Take This Tune

Posted: Monday, January 03, 2011 by Travis Cody in
5


My pal Jamie from Duward Discussion has reintroduced her wonderful meme.  Take This Tune provides a musical prompt each week, usually a video with the song lyrics.  The task is to write something inspired by the song or something in the lyrics.

This week's prompt is the song Nightswimming from REM.  I was never really a big fan of REM, but this song...I find it haunting and uplifting at the same time.  I never fail to be moved by it in some way.




When I heard it again last week, the first thing I thought of was nostalgia.

I think nostalgia has its purpose.  But I also think that pining for what has passed into memory or history can make us doubt our present circumstances and the choices that led us to them.  Or it can make us fear progress such that we paralyze ourselves against it, or revert to what our nostalgia tells us was a simpler time.

Simpler doesn't always equal better.

I finished a book over the weekend by Charlaine Harris.  She writes the Sookie Stackhouse series, which Pam and I enjoyed.  The book I finished, called Grave Sight, is the first book in another series from Ms Harris, following the adventures of Harper Connelly, who was struck by lightening as a teenager.  That strike gave her the ability to locate dead bodies and understand how they died. 

Grave Sight takes place in a small Ozark Mountain town called Sarne.  It's a tourist trap in the summer, with a quaint American 19th century downtown square, complete with locals dressed in period costumes manning period storefronts.  But something more sinister lurks beneath the welcoming facade.  This is a passage from the book.
I reminded myself to stay away from Sarne in the summer.   It was somehow embarrassing to think of these people dressing up to imitate a past that was hotter, smellier, more ignorant, and chock-full of deaths that nowadays could be easily prevented.  Women in childbirth, kids with polio, babies with conflicting Rh factors, men whose fingers turned septic after little accidents with a saw...I'd seen all these during my little outing at the cemetery.  Most people didn't think about this aspect of living in the past when they tried to imagine how it must have been.  They saw the absence of what they perceived as modern ills:  abortion, homosexuality, television, divorce.  They saw the past in terms of Friday evening fiddling with the neighbors on the front porch, shoofly pie, gospel singing, long happy marriages.

I saw needless death. 

I think we can often safely embrace our own brands of nostalgia.  I think we're safe in doing so because we mostly have the maturity to visit our memories and understand that they are imperfect recollections of what soothes us as we age.

But I also think we must be wary of the kind of nostalgia that makes us wish for those "simpler" times that we can't really understand or appreciate because we've never actually been there.  What we perceive about a time or place cannot possibly encompass all that describes the true reality of it.  And so we can be left with our ideas of what the time or place should be.

Nightswimming deserves a quite night.
I'm not sure all these people understand
It's not like years ago,
the fear of getting caught,
Of recklessness and water
They cannot see me naked
These things, they go away,
Replaced by everyday
(song lyrics by Berry, Buck, Mills, Stipe)

The past may be prologue, informing the present with experience and knowledge.  But it is still the past.  It is history.  I do miss things and people from my past.  I wish I could go back sometimes. 

But that wish comes from the knowledge of the 46 years I've been alive.  Eliminate 40 of those years and take me back to when I was 6...what do we have?  That same 6 year old in that same set of circumstances.  It would be what it was.

I've been there.  I remember some of it.  I have my nostalgia.  I have my quiet nights.

But I don't want to go back and live there again because that would rob me of the adventure of tomorrow, lived with the knowledge I gained yesterday.  So perhaps I should say that sometimes I wish those things and people from my past could come forward in time to me.


I guess I'll take progress over nostalgia.

5 comments:

  1. Beautifully written as always.
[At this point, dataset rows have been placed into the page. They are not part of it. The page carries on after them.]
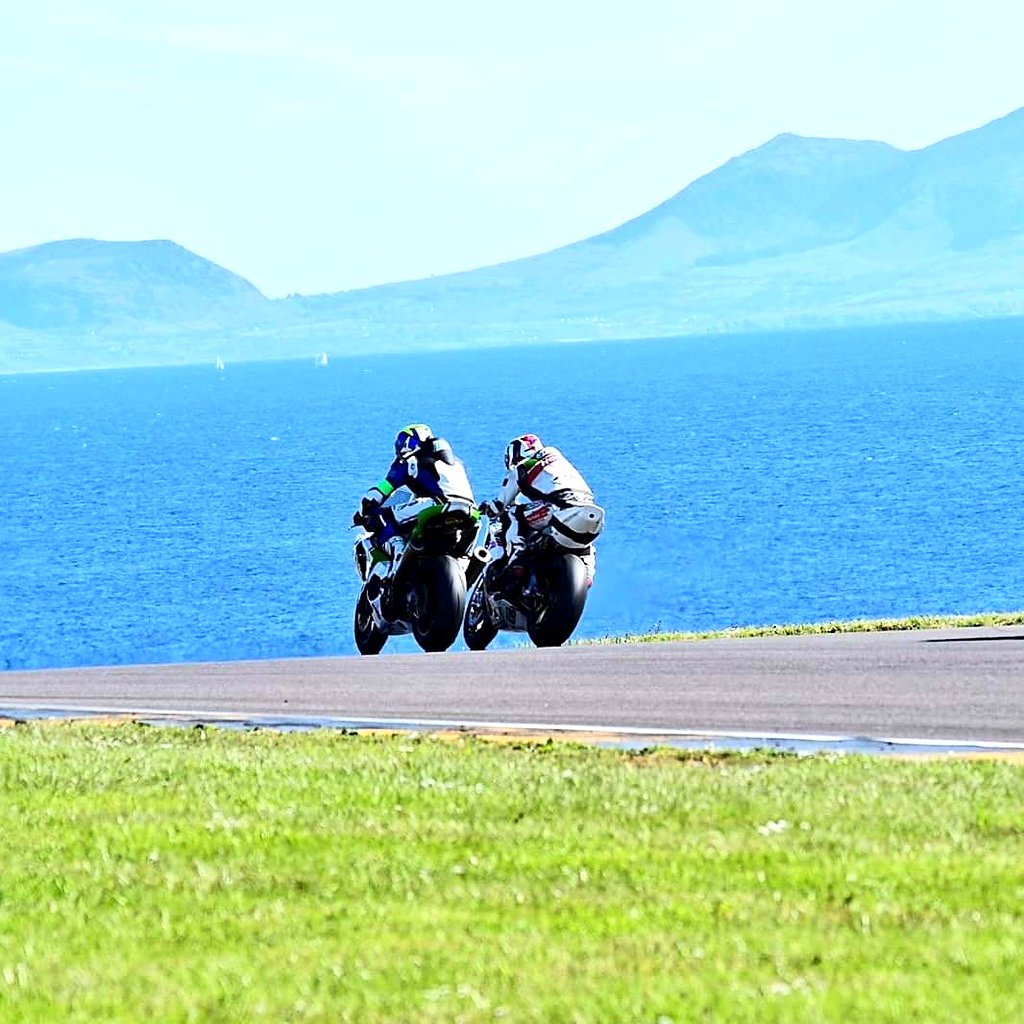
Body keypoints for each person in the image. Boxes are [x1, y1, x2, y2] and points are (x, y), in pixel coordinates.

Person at [479, 433, 602, 592]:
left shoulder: (524, 466)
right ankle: (587, 575)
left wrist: (489, 508)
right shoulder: (562, 464)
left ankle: (515, 558)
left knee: (512, 514)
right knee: (586, 544)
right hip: (592, 513)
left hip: (559, 508)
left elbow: (500, 505)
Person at [353, 423, 475, 556]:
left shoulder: (410, 461)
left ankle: (398, 553)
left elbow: (383, 488)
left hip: (438, 504)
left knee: (383, 517)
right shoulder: (458, 463)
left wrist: (364, 509)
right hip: (470, 509)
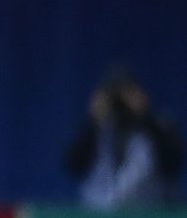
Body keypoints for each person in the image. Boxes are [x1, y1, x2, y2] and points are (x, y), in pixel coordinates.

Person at [64, 69, 183, 209]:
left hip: (148, 215)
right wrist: (93, 122)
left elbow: (173, 165)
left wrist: (145, 115)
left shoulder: (155, 126)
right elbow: (72, 165)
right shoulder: (96, 129)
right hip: (98, 214)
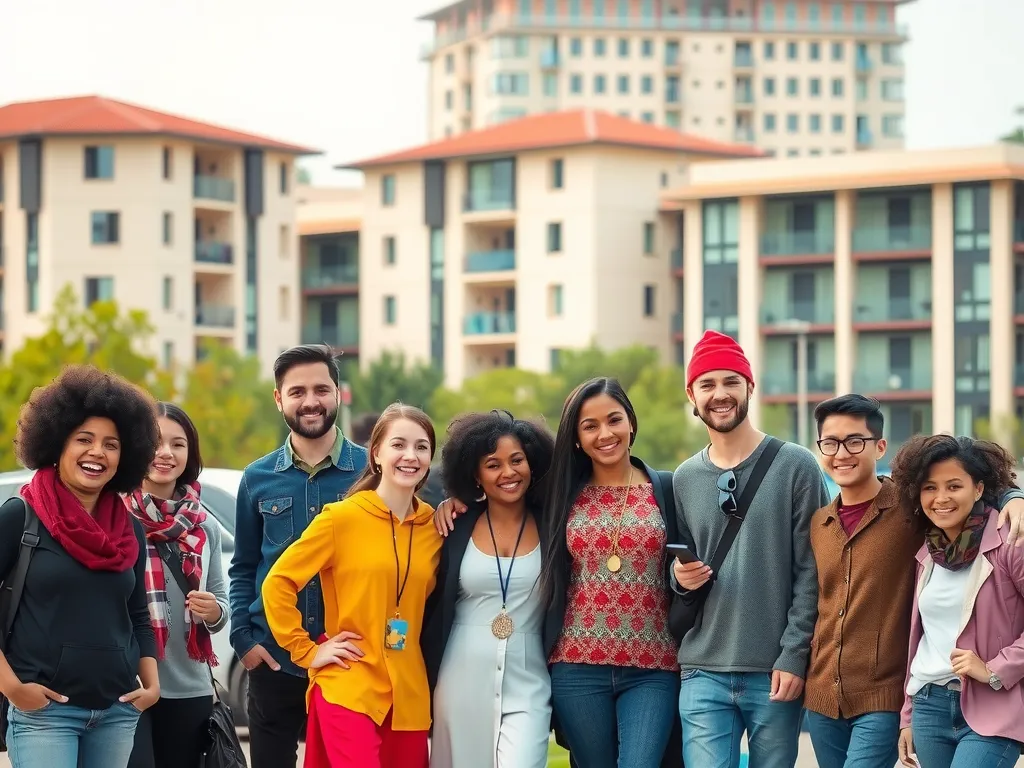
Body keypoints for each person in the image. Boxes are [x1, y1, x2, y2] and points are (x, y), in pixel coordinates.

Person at [434, 379, 683, 768]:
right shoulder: (561, 495)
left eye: (614, 419)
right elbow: (497, 487)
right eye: (589, 425)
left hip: (652, 664)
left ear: (631, 423)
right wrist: (455, 501)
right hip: (576, 664)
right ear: (576, 438)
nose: (605, 433)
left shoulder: (667, 488)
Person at [804, 396, 1024, 768]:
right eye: (831, 442)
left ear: (880, 446)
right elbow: (917, 638)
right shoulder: (925, 549)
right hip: (886, 700)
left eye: (855, 441)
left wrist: (1014, 496)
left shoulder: (913, 515)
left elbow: (965, 477)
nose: (842, 453)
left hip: (924, 700)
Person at [671, 330, 828, 768]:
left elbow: (812, 570)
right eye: (707, 384)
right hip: (702, 668)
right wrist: (678, 577)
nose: (719, 394)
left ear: (749, 387)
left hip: (773, 671)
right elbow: (677, 563)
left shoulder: (796, 465)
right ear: (692, 394)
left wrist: (795, 656)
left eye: (730, 382)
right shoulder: (683, 478)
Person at [262, 403, 441, 768]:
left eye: (421, 447)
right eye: (399, 445)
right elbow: (278, 582)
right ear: (376, 453)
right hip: (349, 684)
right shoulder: (341, 518)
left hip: (408, 693)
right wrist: (307, 652)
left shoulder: (435, 527)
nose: (411, 456)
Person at [0, 366, 160, 768]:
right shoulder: (20, 517)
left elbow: (138, 614)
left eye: (111, 444)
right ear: (57, 444)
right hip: (44, 716)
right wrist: (11, 688)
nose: (97, 453)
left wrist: (152, 684)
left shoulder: (129, 531)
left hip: (117, 712)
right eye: (83, 440)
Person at [228, 344, 369, 768]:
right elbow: (244, 567)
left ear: (338, 393)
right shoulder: (257, 478)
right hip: (273, 659)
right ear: (278, 399)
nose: (310, 401)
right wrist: (243, 639)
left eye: (321, 389)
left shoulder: (371, 471)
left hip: (348, 659)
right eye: (297, 391)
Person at [423, 410, 556, 768]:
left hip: (529, 682)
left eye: (517, 460)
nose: (508, 472)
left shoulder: (554, 524)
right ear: (476, 475)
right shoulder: (454, 525)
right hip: (459, 679)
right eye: (493, 464)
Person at [894, 436, 1024, 768]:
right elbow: (924, 640)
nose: (941, 498)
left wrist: (995, 669)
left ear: (979, 489)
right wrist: (907, 715)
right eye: (930, 488)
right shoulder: (926, 554)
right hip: (928, 707)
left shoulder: (1009, 541)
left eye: (954, 486)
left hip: (993, 706)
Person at [125, 403, 230, 768]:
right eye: (155, 441)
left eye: (178, 444)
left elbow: (221, 606)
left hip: (189, 686)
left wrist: (214, 609)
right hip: (128, 684)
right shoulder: (114, 518)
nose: (165, 453)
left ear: (190, 453)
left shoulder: (205, 527)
If you spend too much time looking back to the past, you aren't living your present and that is where the minutes of your life are lived.

  1. Akelamalu says:

    Nostalgia has it's place. I enjoy reminiscing about the fabulous holidays we've had etc but there's so much to look forward to I don't dwell too long. :)
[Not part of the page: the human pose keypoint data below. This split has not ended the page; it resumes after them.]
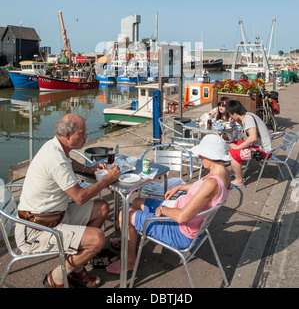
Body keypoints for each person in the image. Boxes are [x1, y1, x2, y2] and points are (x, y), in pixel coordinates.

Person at [15, 113, 121, 288]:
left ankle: (76, 267)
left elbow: (69, 161)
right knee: (97, 239)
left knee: (101, 208)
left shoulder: (55, 147)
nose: (86, 136)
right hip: (38, 229)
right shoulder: (55, 159)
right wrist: (106, 180)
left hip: (56, 215)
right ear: (67, 135)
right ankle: (55, 278)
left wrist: (88, 169)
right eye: (82, 133)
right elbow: (79, 198)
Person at [105, 134, 231, 274]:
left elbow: (182, 217)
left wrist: (163, 209)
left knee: (124, 215)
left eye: (202, 155)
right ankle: (128, 238)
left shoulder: (211, 183)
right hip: (184, 218)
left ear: (211, 155)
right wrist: (179, 187)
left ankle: (129, 261)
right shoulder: (223, 174)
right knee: (136, 202)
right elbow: (202, 190)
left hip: (180, 232)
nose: (199, 158)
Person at [226, 100, 272, 189]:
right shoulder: (248, 116)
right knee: (232, 144)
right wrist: (236, 121)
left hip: (263, 151)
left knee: (233, 153)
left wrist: (238, 147)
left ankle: (239, 180)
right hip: (260, 146)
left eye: (230, 114)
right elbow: (247, 128)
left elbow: (253, 138)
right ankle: (237, 174)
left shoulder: (248, 119)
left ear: (235, 113)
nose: (230, 116)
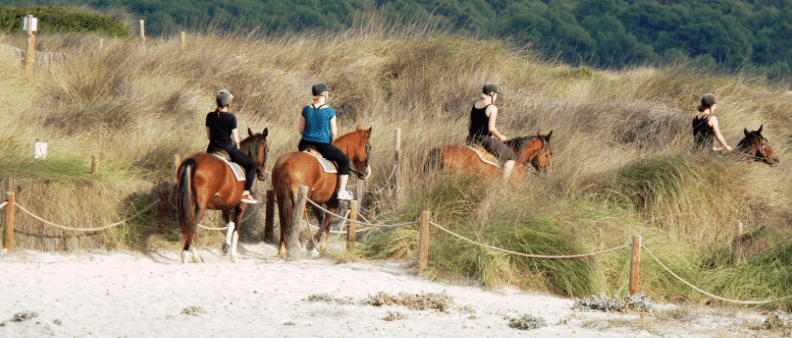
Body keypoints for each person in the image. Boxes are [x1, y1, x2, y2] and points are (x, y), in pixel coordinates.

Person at [298, 82, 354, 200]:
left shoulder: (306, 109)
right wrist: (330, 142)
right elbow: (333, 132)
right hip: (322, 145)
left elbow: (300, 130)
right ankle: (342, 191)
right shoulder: (330, 111)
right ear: (326, 94)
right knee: (344, 161)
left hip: (304, 144)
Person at [206, 89, 258, 204]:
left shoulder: (210, 116)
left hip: (211, 149)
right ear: (228, 103)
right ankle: (245, 193)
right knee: (252, 165)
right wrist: (238, 145)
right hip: (228, 148)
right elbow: (236, 139)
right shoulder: (231, 117)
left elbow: (209, 136)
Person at [466, 82, 518, 180]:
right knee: (511, 158)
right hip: (484, 140)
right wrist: (500, 137)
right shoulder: (492, 108)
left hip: (470, 138)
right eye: (496, 95)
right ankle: (503, 184)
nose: (497, 97)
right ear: (492, 94)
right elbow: (491, 128)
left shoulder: (475, 105)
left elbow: (469, 126)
    Grave Sight sounds just the sort of book I would enjoy - I'll look out for it, thanks. :)

    HAPPY NEW YEAR!

  1. Every decision brings us to a fork in the road...we can not live by going back to the forks and changing direction...it impacts where we are today,...you with Pam..me with Nancy..they might not have occurred if we took a different fork...remember yesterday, live today, hope for tomorrow.

  1. I'm a very nostalgic person with the heart of a realist. I suppose I'm more sentimental than nostalgic. I cherish my memories and go back to them often. Maintaining contact with as many people from my past as I can means they are actually my present peeps. I have many lifelong friendships and cherish them all.
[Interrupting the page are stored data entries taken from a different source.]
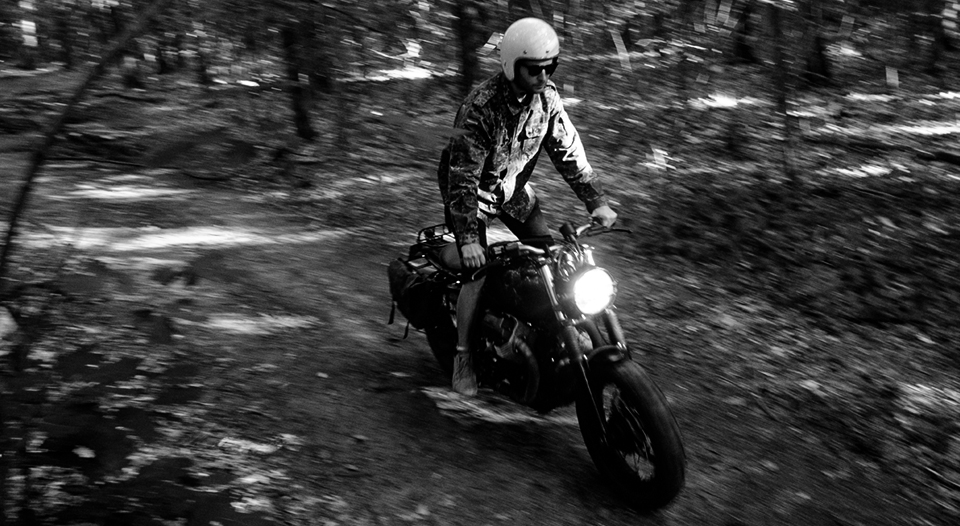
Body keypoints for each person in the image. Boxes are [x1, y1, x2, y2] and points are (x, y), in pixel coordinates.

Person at [437, 17, 617, 396]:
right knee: (478, 271)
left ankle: (551, 335)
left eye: (551, 67)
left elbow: (568, 150)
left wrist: (596, 201)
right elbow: (462, 178)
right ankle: (463, 356)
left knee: (551, 257)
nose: (543, 76)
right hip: (471, 196)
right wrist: (468, 239)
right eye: (534, 69)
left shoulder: (547, 98)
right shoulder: (480, 107)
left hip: (515, 191)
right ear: (512, 64)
    There is no time in my life for which I would want to turn the clock back in order to relive it. Like you, I enjoy the me of today, built by all those moments that led up to now.

    What a great post this prompt gave you, Travis. Funny timing for me, now that I'm back from my Christmas trip to Toronto...

  1. j says:

    My mother gave me some things that belonged to my grandparents over the weekend. I seem to be having a difficult time talking about the experience (I tried to blog about it and just couldn't write the post) but nostalgia was a big part of it.

    Yours was very well written and expressed things that I just couldn't manage.